Burası muhtemelen bir müdahale alanı olacak. Ülkede Mısır türünden bir halk
ayaklanmasının gerçekleşmediğini biliyorlar. Suriye’de Müslüman Kardeşler’den
ürken çok kesim var. Suriye genel anlamda gerçek bir seküler ülkedir. Nüfusun
%25’i bir dizi azınlıktan oluşur. Bu nedenle ilgili hareketin kullanabileceği
herhangi bir zemin bulunmamaktadır. Ta başından beri sadece imal edilmiş alan
mevcuttur. Devlet görevlileri uzun süredir öldürülmektedir. Öldürülenlerin
sayısı bini aşmıştır.
Bu, Suriye’de yaşanan kayıpların neredeyse %30’u.

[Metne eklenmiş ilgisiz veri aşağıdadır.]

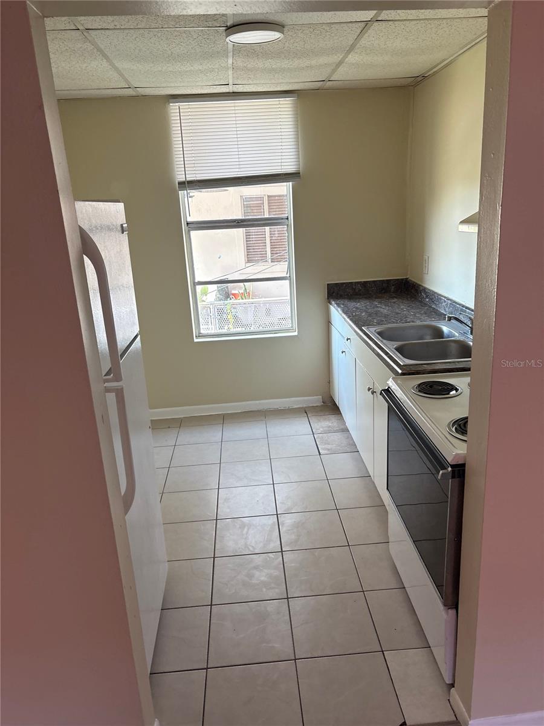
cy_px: 363
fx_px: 545
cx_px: 272
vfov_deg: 67.3
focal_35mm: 26
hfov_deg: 53.1
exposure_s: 1/120
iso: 100
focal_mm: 5.96
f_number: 1.6
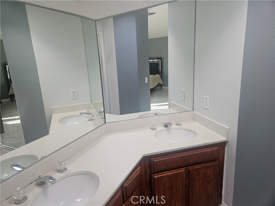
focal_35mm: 23
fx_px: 183
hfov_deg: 73.9
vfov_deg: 58.9
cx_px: 138
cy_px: 103
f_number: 1.8
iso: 250
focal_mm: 5.4
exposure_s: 1/359
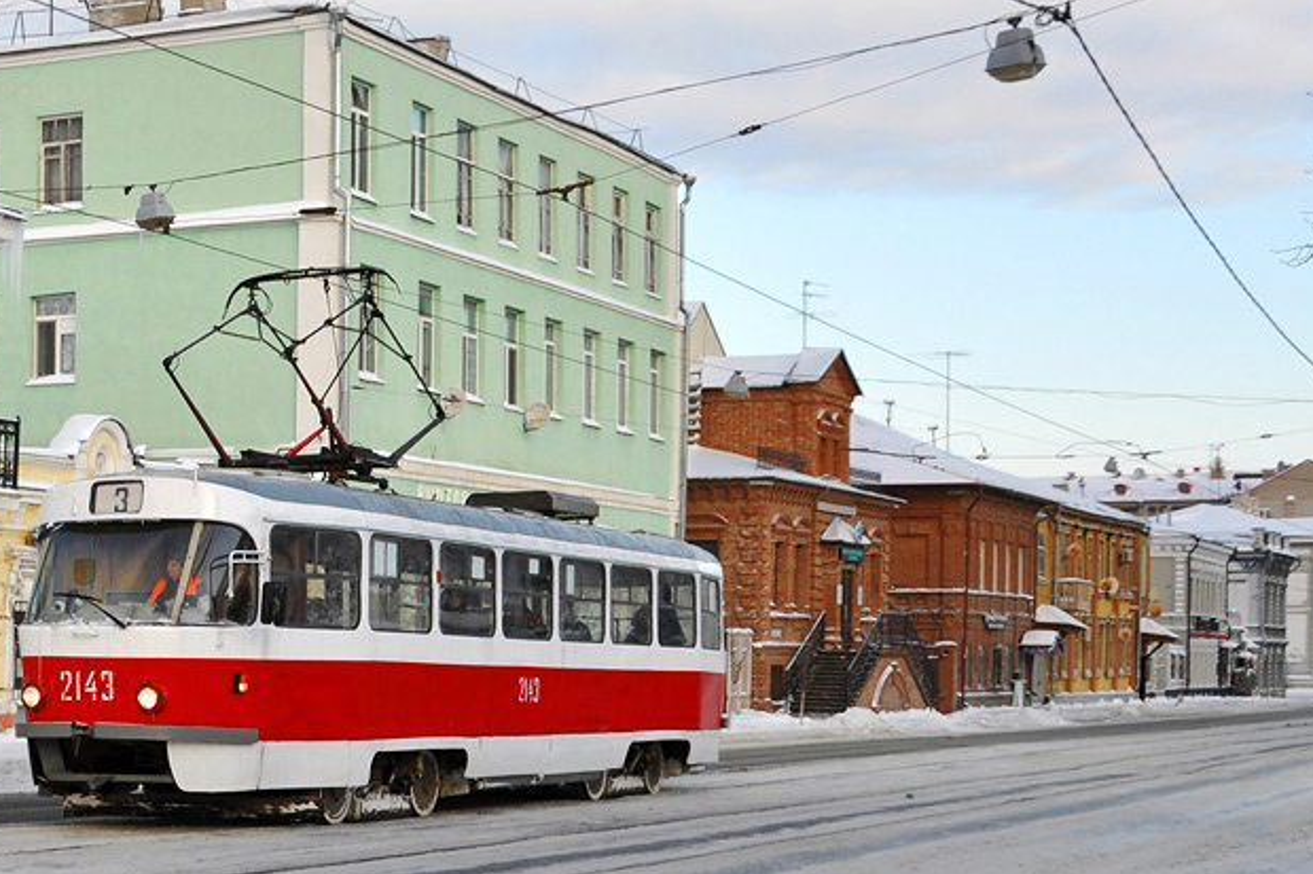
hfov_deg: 30.0
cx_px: -74
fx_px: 2224
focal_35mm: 61
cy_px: 205
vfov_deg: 22.0
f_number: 6.3
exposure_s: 1/320
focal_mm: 18
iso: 200
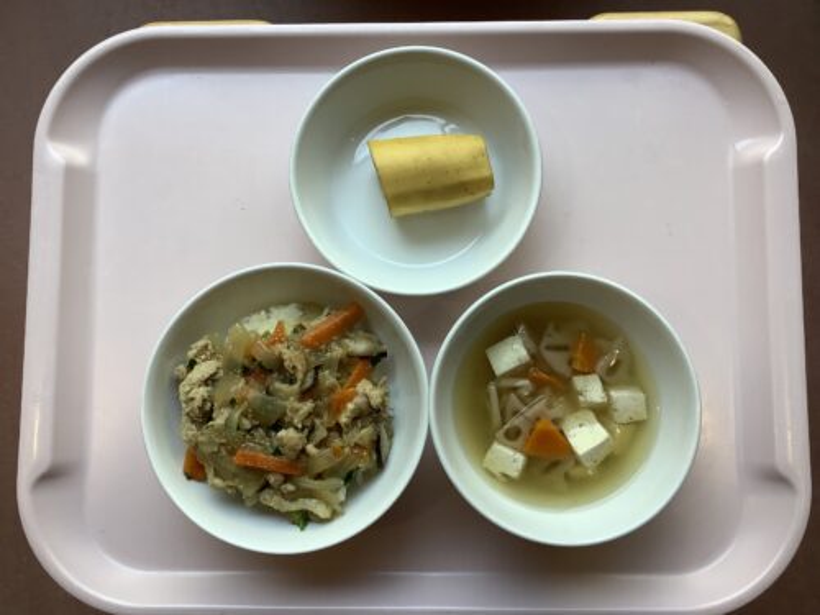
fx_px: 734
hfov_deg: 58.4
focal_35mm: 31
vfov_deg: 45.4
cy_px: 308
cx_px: 410
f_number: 2.4
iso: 40
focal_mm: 3.3
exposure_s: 1/120
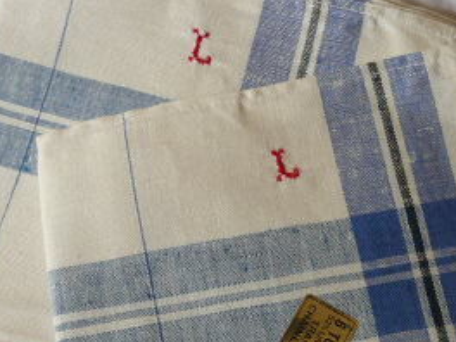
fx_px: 896
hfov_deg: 28.5
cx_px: 207
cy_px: 245
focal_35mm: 68
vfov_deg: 21.5
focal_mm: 4.6
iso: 100
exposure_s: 1/30
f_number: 2.8
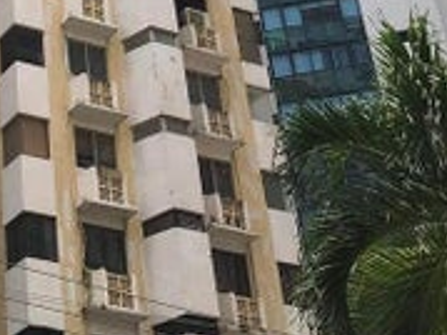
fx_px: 1290
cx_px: -12
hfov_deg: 19.0
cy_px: -110
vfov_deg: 14.1
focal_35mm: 100
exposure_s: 1/2398
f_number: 1.8
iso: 20
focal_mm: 3.99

Evet, bunları ana akım medyadan duymazsınız. Olayların
başından beri bu tip öldürme vakaları yaşanıyor. Tunus, Mısır, Yemen ya da
Bahreyn gibi ülkelerde yaşanan halk ayaklanmalarının bu ülkede alan bulması çok
zor. Yüz binlerce insanı sokaklara dökemezsiniz burada. Bunun nedeni Esad
rejiminin diğerlerine nazaran daha otoriter olması değil. Suriye ile ilgili
dezenformasyon görüşümce Libya’dakinden daha büyük.
Reform önerileri meselesine ilişkin bir dizi gelişme
yaşanıyor. Bu arada hayli kapsamlı reformlar yapılıyor. Tek mesele, Müslüman
Kardeşler ile ilgili olarak bir tür inatçı tavır geliştirmiş olmaları. Türkiye
ile görüşmelerin tıkanması da başka bir mesele. Türkiye geçiş dönemi için
kurulmuş şemsiye örgütün %50 ilâ 60’ının Müslüman Kardeşler’e tahsis edilmesini
istedi. Suriye rejimi de anayasal olarak dinî bir partiye mecliste yere
veremeyeceklerini söyledi. Böylelikle reformlar, rejimin değiştirilmesi hedeflendiğinden,
reddedildi.
Beşar Esad bu süreçten sağ salim çıkabilecek mi sizce?
Şu ân itibarıyla görünen o ki ilk krizi atlattı, Humus ve birkaç nokta dışında
ülkeyi kontrol altına aldı. Sizce bu özel aşama geçici mi?
Rejimin kontrolü şüphe götürmez bir gerçeklik artık.
Rejim, muhaliflerin biraraya gelip Bingazi gibi bir sığınak kurmasına mani
olabildi. Suriye’ye devlet karşıtı unsurların eliyle giren silâhların kalitesi
olağanüstü. Devlet bunları “silâhlı çeteler” olarak nitelendiriyor. Hayli
gelişkin silâhlar giriyor ülkeye. Bunlar Lübnan üzerinden İsrail’den ve
Türkiye’den geliyor. Parasını Suudi Arabistan ve benzeri ülkeler ödüyor. Bu
nedenle rejimin muhaliflerin ordunun giremeyeceği bir alan teşkil etmelerine mani
olması önemli bir başarı. Bugüne kadar ellerinden gelen bu. Sözkonusu hamlenin
ömrünün ne kadar süreceğini ise bilmiyoruz.